Além das leis direcionadas especificamente a grupos não governamentais, o governo impôs novas restrições ao conteúdo da Internet. Descriminalizada no final da presidência de Dmitry Medvedev, a difamação voltou a ser criminalizada sete meses depois. Uma nova lei da reunião impôs limites às manifestações públicas e prevê uma multa máxima para aqueles que a violarem – equivalente a 10 vezes o salário médio mensal na Rússia.

O Tribunal Constitucional da Rússia decidiu que vários dos dispositivos da lei da reunião eram inconstitucionais; a Comissão de Veneza do Conselho da Europa concluiu que as emendas representam “um passo atrás com relação à proteção da liberdade de reunião” e pediu que a Rússia revogasse ou revisasse as principais disposições. Atualmente, a Comissão de Veneza está revisando a lei de “agentes estrangeiros” e a nova lei da traição.

A nova lei que controla o conteúdo da Internet cria um cadastro federal de websites que hospedam imagens relacionadas à pornografia infantil, conteúdo relacionado a narcóticos e informações que “incitam pessoas a cometerem suicídio”. Diversos órgãos do governo já estão autorizados a enviar websites para o cadastro sem uma ordem judicial.

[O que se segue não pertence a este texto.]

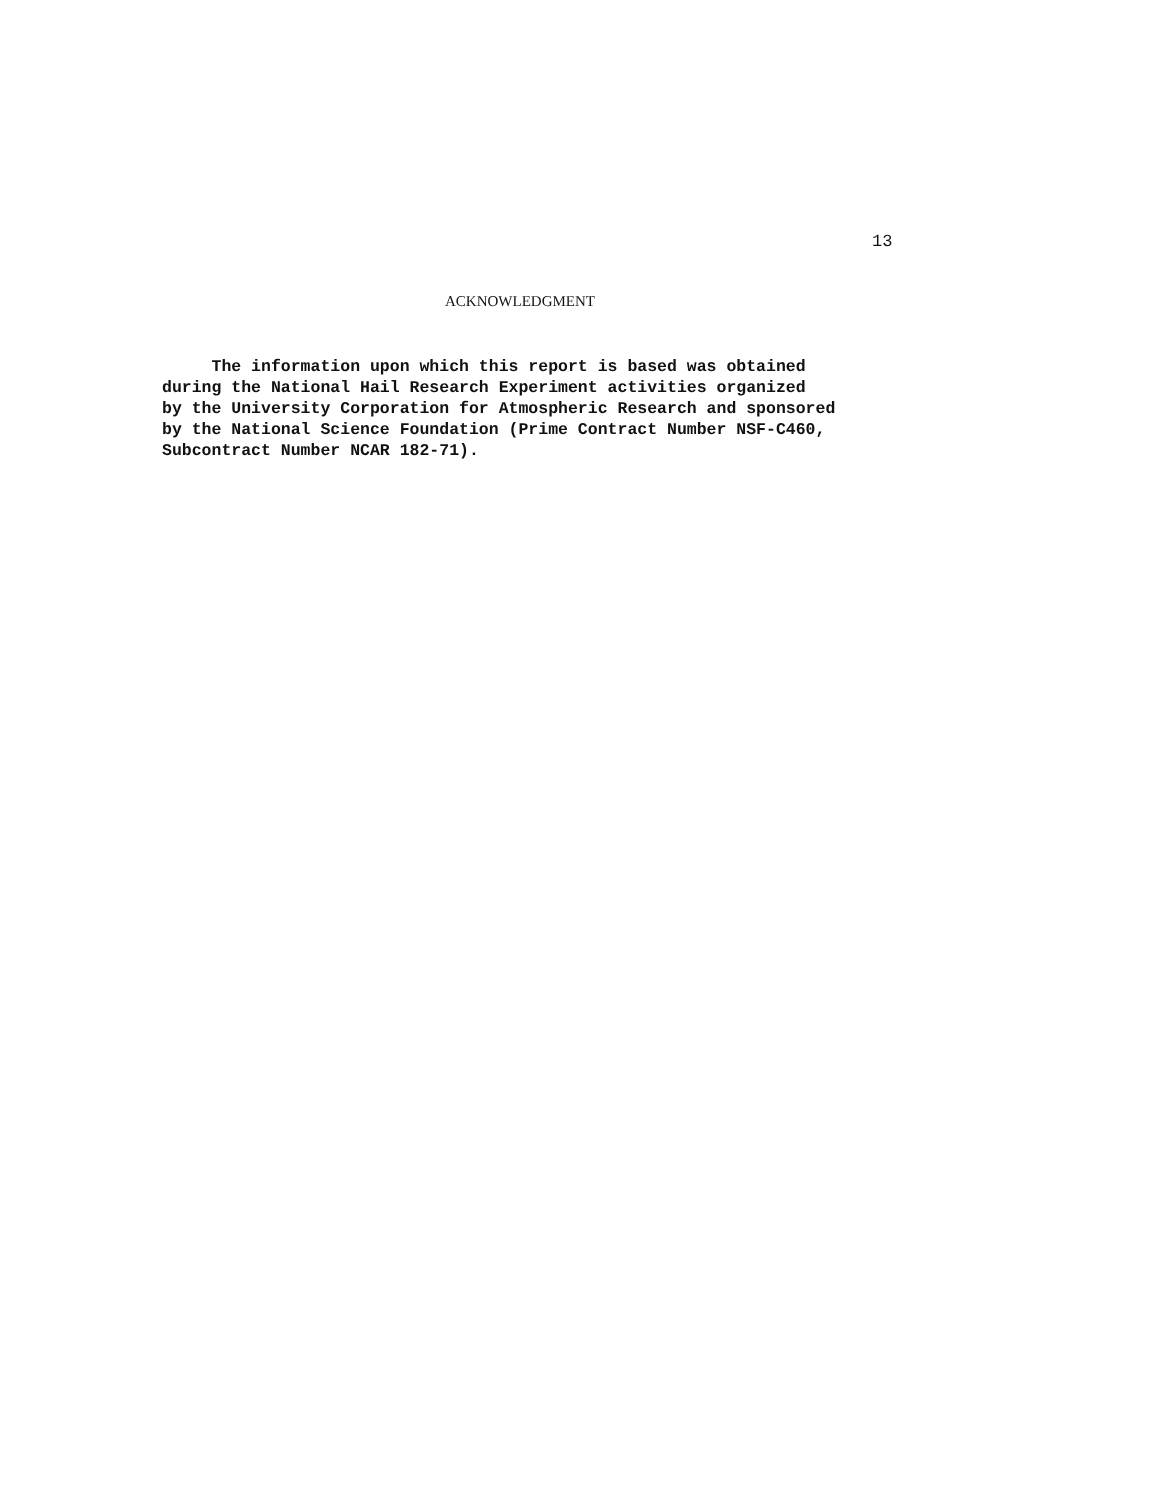13
ACKNOWLEDGMENT
The information upon which this report is based was obtained during the National Hail Research Experiment activities organized by the University Corporation for Atmospheric Research and sponsored by the National Science Foundation (Prime Contract Number NSF-C460, Subcontract Number NCAR 182-71).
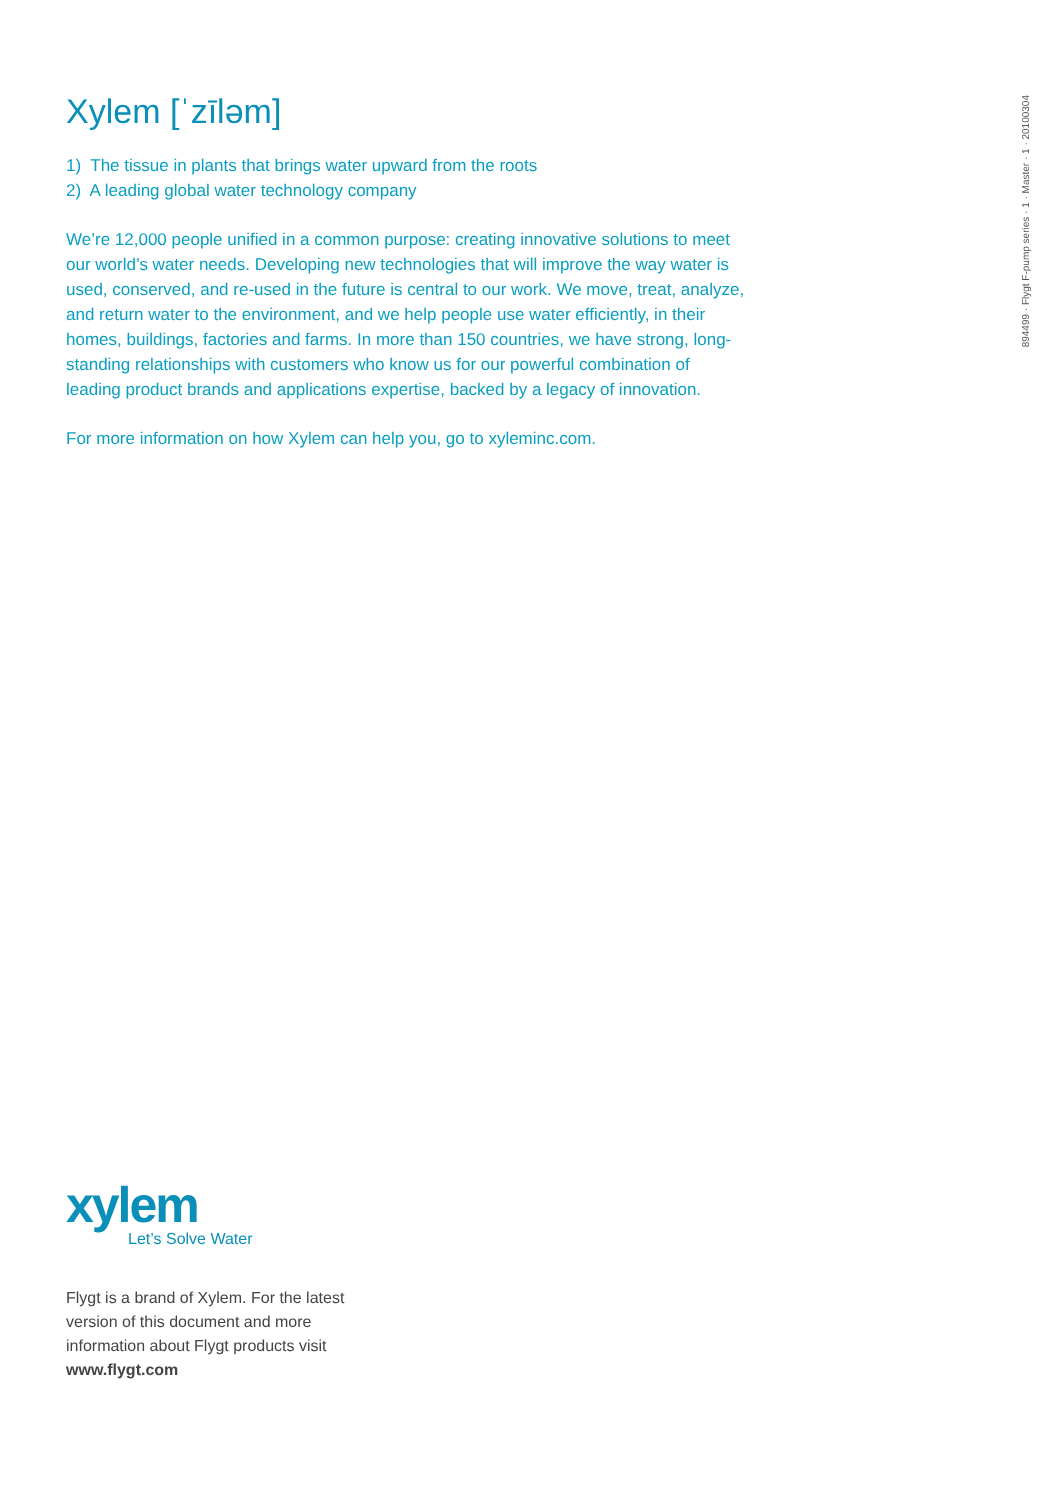Xylem [ˈzīləm]
1) The tissue in plants that brings water upward from the roots
2) A leading global water technology company
We’re 12,000 people unified in a common purpose: creating innovative solutions to meet our world’s water needs. Developing new technologies that will improve the way water is used, conserved, and re-used in the future is central to our work. We move, treat, analyze, and return water to the environment, and we help people use water efficiently, in their homes, buildings, factories and farms. In more than 150 countries, we have strong, long-standing relationships with customers who know us for our powerful combination of leading product brands and applications expertise, backed by a legacy of innovation.
For more information on how Xylem can help you, go to xyleminc.com.
894499 · Flygt F-pump series · 1 · Master · 1 · 20100304
xylem
Let’s Solve Water
Flygt is a brand of Xylem. For the latest version of this document and more information about Flygt products visit
www.flygt.com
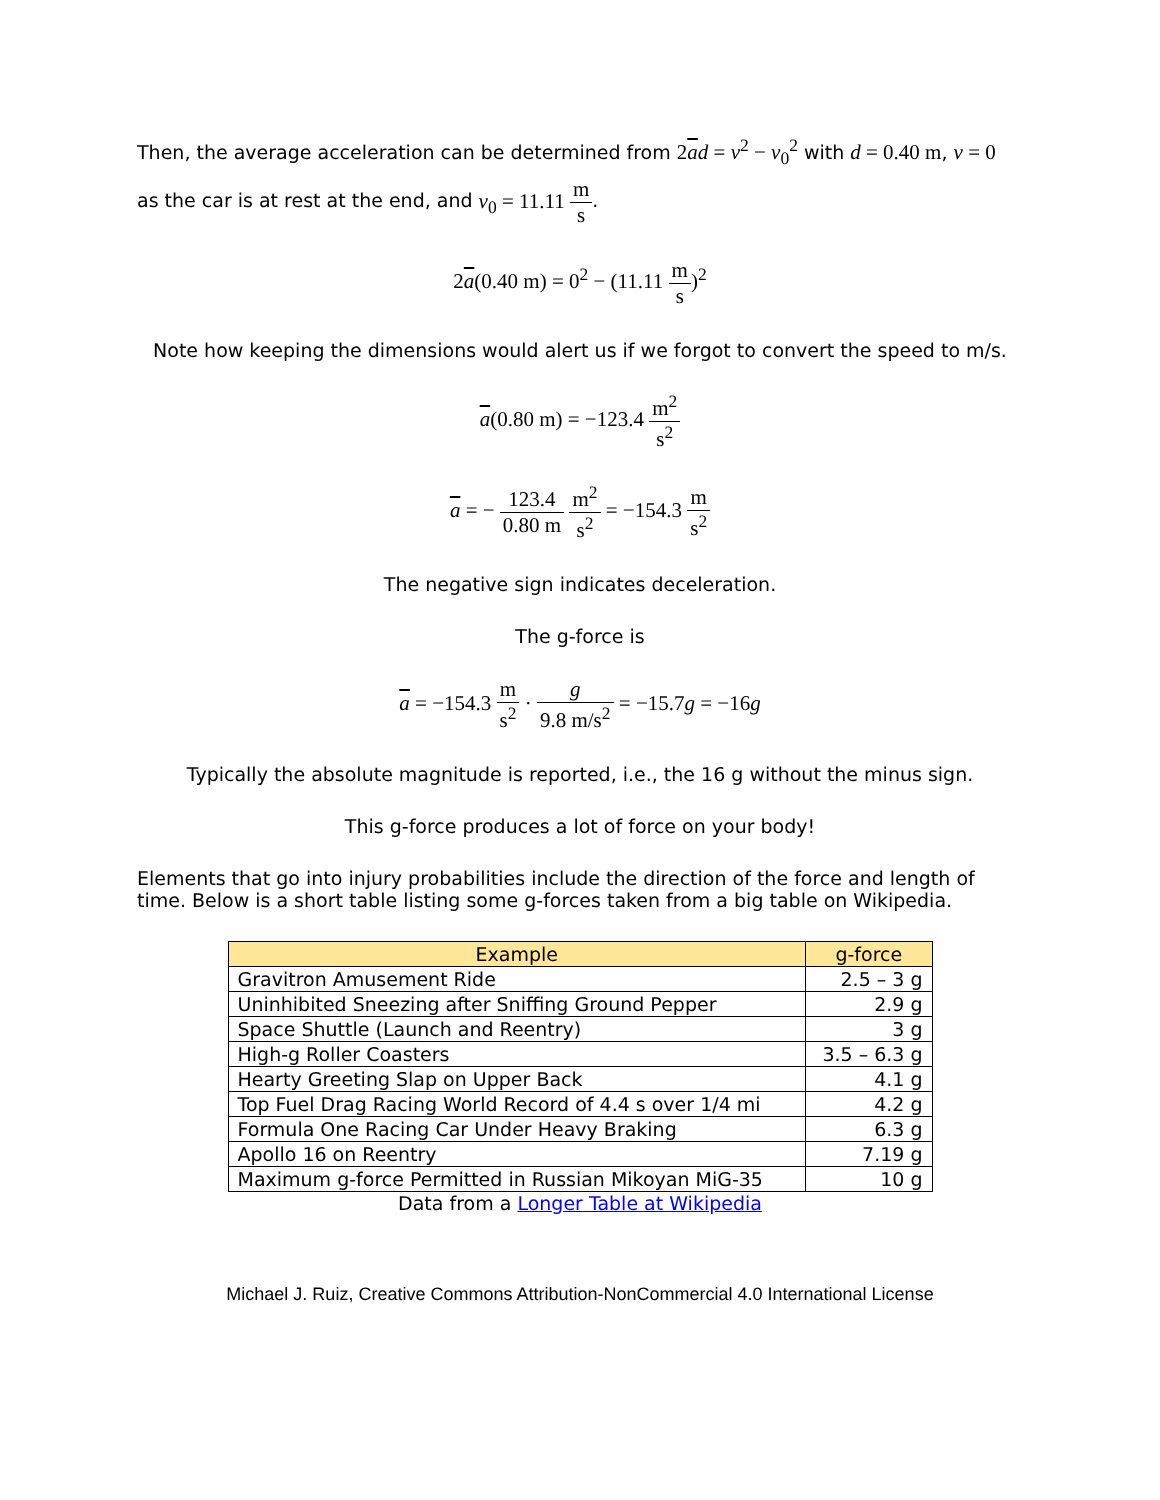Then, the average acceleration can be determined from 2ad = v<sup>2</sup> − v<sub>0</sub><sup>2</sup> with d = 0.40 m, v = 0
as the car is at rest at the end, and v<sub>0</sub> = 11.11 m s.
2a(0.40 m) = 0<sup>2</sup> − (11.11 m s)<sup>2</sup>
Note how keeping the dimensions would alert us if we forgot to convert the speed to m/s.
a(0.80 m) = −123.4 m<sup>2</sup> s<sup>2</sup>
a = − 123.4 0.80 m m<sup>2</sup> s<sup>2</sup> = −154.3 m s<sup>2</sup>
The negative sign indicates deceleration.
The g-force is
a = −154.3 m s<sup>2</sup> · g 9.8 m/s<sup>2</sup> = −15.7g = −16g
Typically the absolute magnitude is reported, i.e., the 16 g without the minus sign.
This g-force produces a lot of force on your body!
Elements that go into injury probabilities include the direction of the force and length of time. Below is a short table listing some g-forces taken from a big table on Wikipedia.
| Example | g-force |
| --- | --- |
| Gravitron Amusement Ride | 2.5 – 3 g |
| Uninhibited Sneezing after Sniffing Ground Pepper | 2.9 g |
| Space Shuttle (Launch and Reentry) | 3 g |
| High-g Roller Coasters | 3.5 – 6.3 g |
| Hearty Greeting Slap on Upper Back | 4.1 g |
| Top Fuel Drag Racing World Record of 4.4 s over 1/4 mi | 4.2 g |
| Formula One Racing Car Under Heavy Braking | 6.3 g |
| Apollo 16 on Reentry | 7.19 g |
| Maximum g-force Permitted in Russian Mikoyan MiG-35 | 10 g |
Data from a Longer Table at Wikipedia
Michael J. Ruiz, Creative Commons Attribution-NonCommercial 4.0 International License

Uma vez que um website passa a integrar o cadastro, os provedores que hospedam o conteúdo têm 24 horas para notificar o proprietário para que remova o material proibido. O proprietário do website tem mais 24 horas para cumprir a ordem. Se ele não remover o conteúdo proibido, os provedores do serviço de Internet devem impedir o acesso ao website dentro de 24 horas. De acordo com a Human Rights Watch, a falta de transparência e a supervisão independente da administração do cadastro são preocupantes, porque a nova lei de conteúdo da Internet poderia ser arbitrariamente utilizada para silenciar as críticas online ao governo.

Para a Human Rights Watch, o governo russo deve pôr um fim à repressão contra a sociedade civil e respeitar os direitos civis e políticos básicos para promover um ambiente em que a sociedade civil possa prosperar. Deve revogar as disposições jurídicas restritivas e seguir as recomendações de organizações intergovernamentais, como o Conselho da Europa e a Organização das Nações Unidas, para que a legislação e as práticas estejam de acordo com os compromissos da Rússia segundo o direito internacional.

O Conselho da Europa deve solicitar que a Comissão de Veneza – seu painel consultivo para assuntos constitucionais – revise as alterações de dezembro de 2012 introduzidas à lei de organizações não governamentais, à lei de conteúdo da Internet e à lei que reestabelece a

responsabilidade penal por difamação, com o objetivo de verificar se estão de acordo com as obrigações da Rússia no âmbito da Convenção Europeia.

A União Europeia deve articular uma política unificada para a Rússia que faça com que seus 27 países-membros e suas instituições se comprometam com uma mensagem comum e forte, assentada em princípios, sobre a repressão na Rússia e o papel central dos direitos humanos no relacionamento União Europeia-Rússia.

“Os parceiros internacionais da Rússia não devem deixar dúvidas sobre a seriedade com a qual veem a repressão que está acontecendo no país e devem mostrar a Moscou que é necessário interromper os abusos imediatamente”, afirmou Williamson.

Segundo a Human Rights Watch, os parceiros da Rússia terão uma excelente oportunidade para demonstrar sua preocupação com a repressão: a Revisão Periódica Universal do Conselho de Direitos Humanos da Organização das Nações Unidas, que será realizada em 29 de abril, em Genebra.

A Human Rights Watch está publicando o relatório “Leis de Atrito: Repressão contra a sociedade civil russa após o retorno de Putin à presidência” junto com a Anistia Internacional e seu relatório “Liberdade ameaçada: A repressão à liberdade de expressão, reunião e associação na Rússia”. As duas organizações de direitos humanos expõem o ataque em curso às liberdades de expressão, associação e reunião que ganhou força durante o primeiro ano do terceiro mandato presidencial de Putin.